■ Activity
Copy all of the material below word for word, leaving out the pictures.

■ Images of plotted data
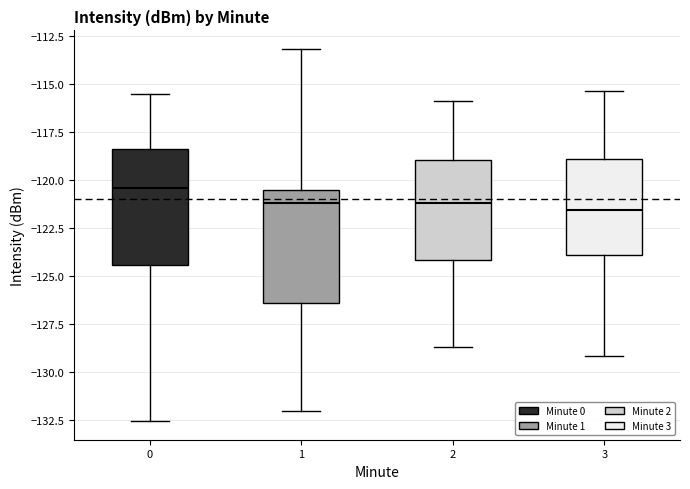

Which box has the highest median line?

0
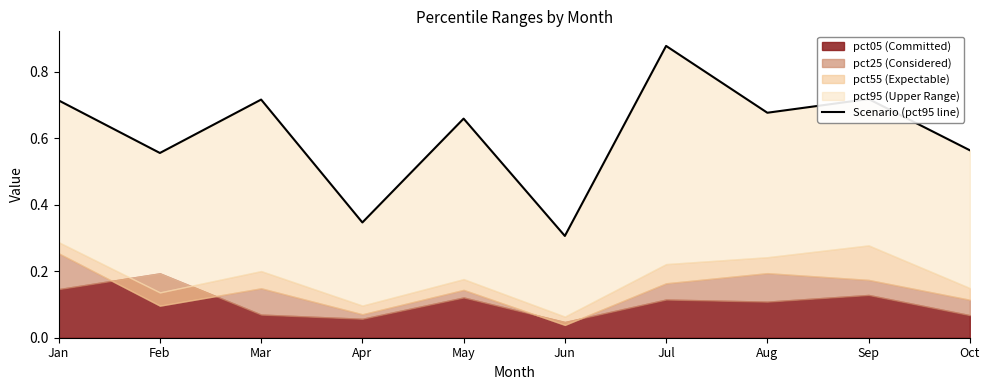

Is it true that the value at Jul is 0.9?

True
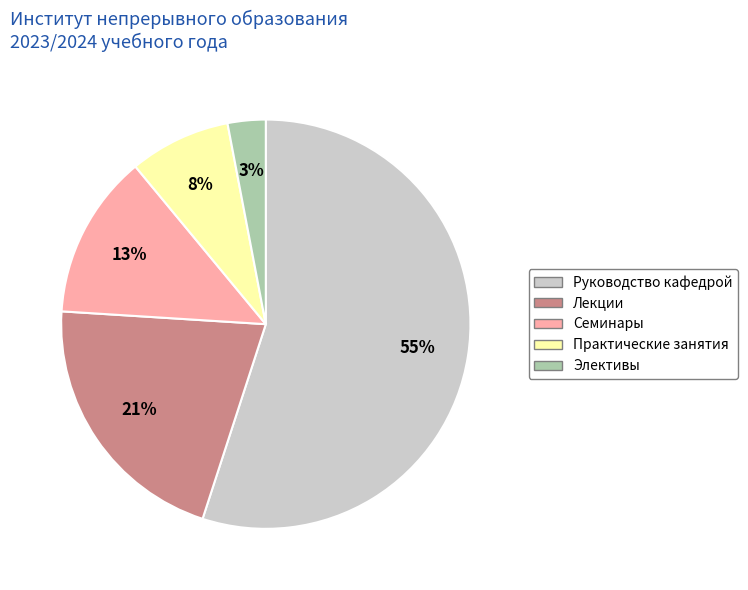

Is there any slice that represents more than half of the pie?

Yes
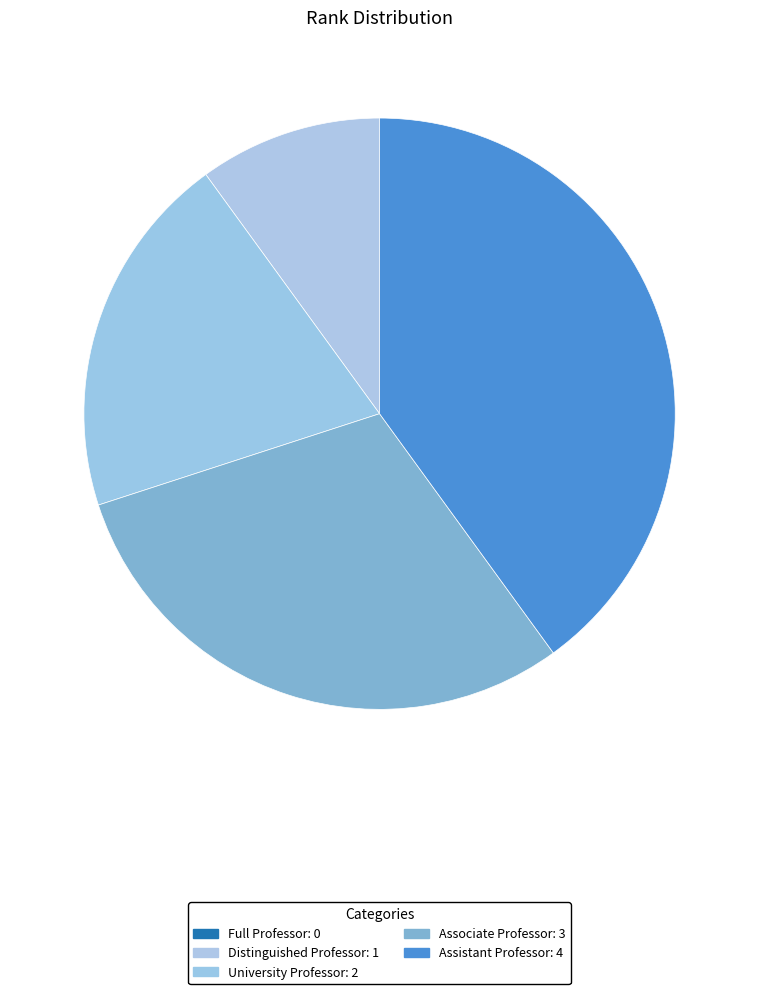

How many segments does this pie chart have?

5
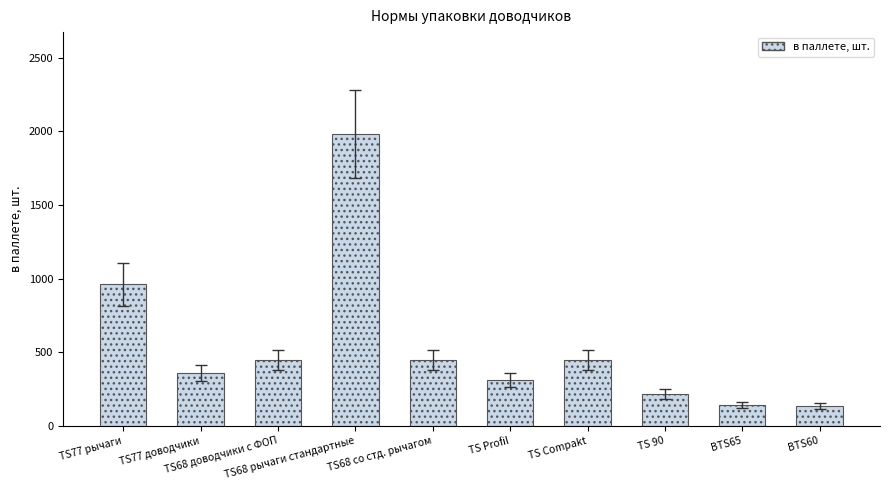

What position from the left is TS68 доводчики с ФОП?

3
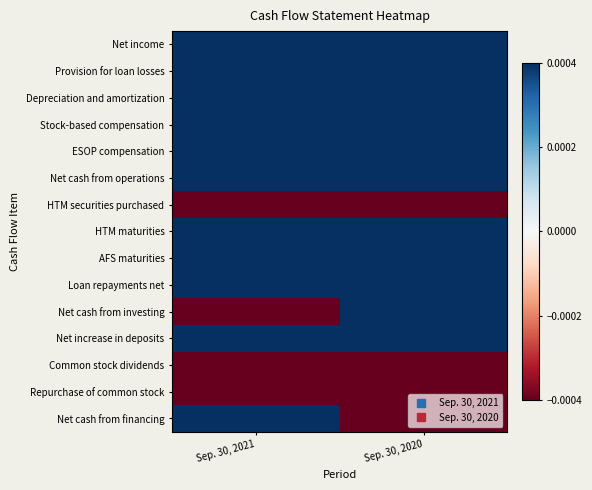

What is the spread (max minus min) of values at Sep. 30, 2020?

1.9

■ Output for this exercise
Which box has the highest median line?

0

Is it true that the value at Jul is 0.9?

True

Is there any slice that represents more than half of the pie?

Yes

How many segments does this pie chart have?

5

What position from the left is TS68 доводчики с ФОП?

3

What is the spread (max minus min) of values at Sep. 30, 2020?

1.9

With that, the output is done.